Glasgow Caledonian University (GCU) will receive a share of almost one million euros ($1.2 million) to help Sri Lanka address workforce shortages in renewable energy skills and meet its ambitious clean energy targets.
Researchers at the University have been tasked with helping the South Asian country upskill so it can deliver 80% of its energy from renewables.
The project aims to achieve this by building skills in the designing, commissioning and maintaining of renewable energy projects, with a specific focus on solar and wind.
The three-year project has been funded by Erasmus+ and is worth £900,000 ($1.2 million), with £124,000 ($163,000) allocated by GCU.
In collaboration with a host of partners from a range of countries, GCU’s researchers will now establish five training hubs across Sri Lanka for technicians (for installation and commissioning), engineers (for design and maintenance) and project managers (for developing and operating the projects).
The pitch for the research project was led by Professor Mohamed Emad Farrag, from GCU’s School of Computing, Engineering and Built Environment.

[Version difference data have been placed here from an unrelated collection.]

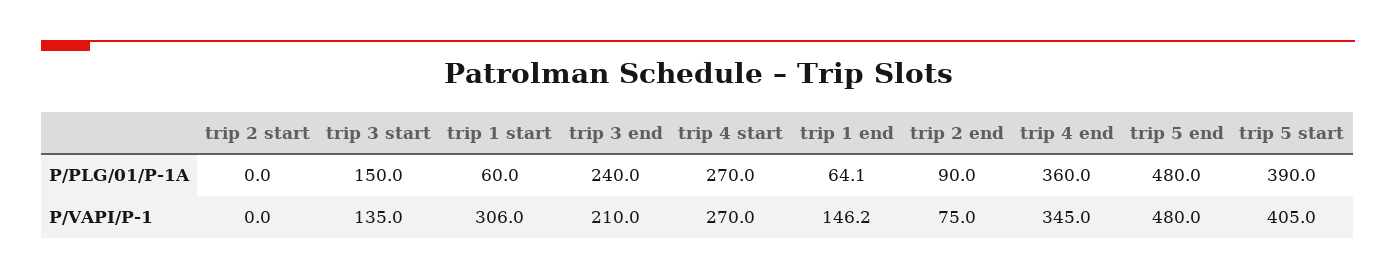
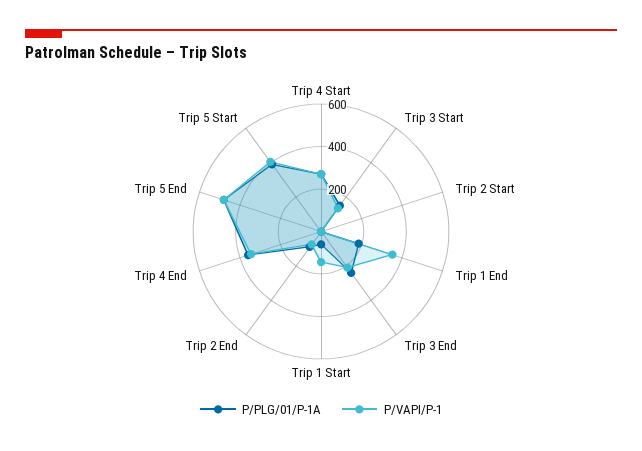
  {
    "P/PLG/01/P-1A": {
      "trip 2 start": 0,
      "trip 3 start": 150,
      "trip 1 start": 60,
      "trip 3 end": 240,
      "trip 4 start": 270,
-     "trip 1 end": 64.1,
+     "trip 1 end": 200,
      "trip 2 end": 90,
      "trip 4 end": 360,
      "trip 5 end": 480,
      "trip 5 start": 390
    },
    "P/VAPI/P-1": {
      "trip 2 start": 0,
      "trip 3 start": 135,
-     "trip 1 start": 306,
+     "trip 1 start": 150,
      "trip 3 end": 210,
      "trip 4 start": 270,
-     "trip 1 end": 146.2,
+     "trip 1 end": 350,
      "trip 2 end": 75,
      "trip 4 end": 345,
      "trip 5 end": 480,
      "trip 5 start": 405
    }
  }

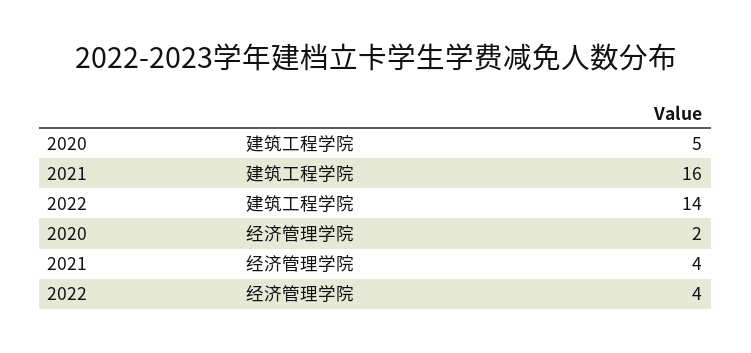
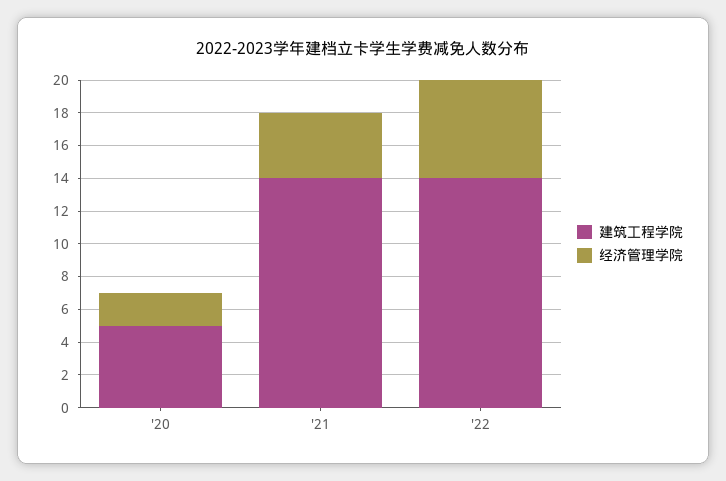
  {
    "建筑工程学院": {
      "2020": 5,
-     "2021": 16,
+     "2021": 14,
      "2022": 14
    },
    "经济管理学院": {
      "2020": 2,
      "2021": 4,
-     "2022": 4
+     "2022": 6
    }
  }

He is joined on the project by Dr Ahmed Aboushady, Dr Muditha Kulatunga and Dr Azmy Gowaid.
Professor Farrag said: “Sri Lanka has a vast resource of renewables that is not used due to the lack of a trained workforce. We have the expertise here at GCU to train others, so they can make their own countries better and healthy places within the world community. Projects such as this are what GCU’s research strategy is all about, tying in with the UN Sustainable Development Goals.”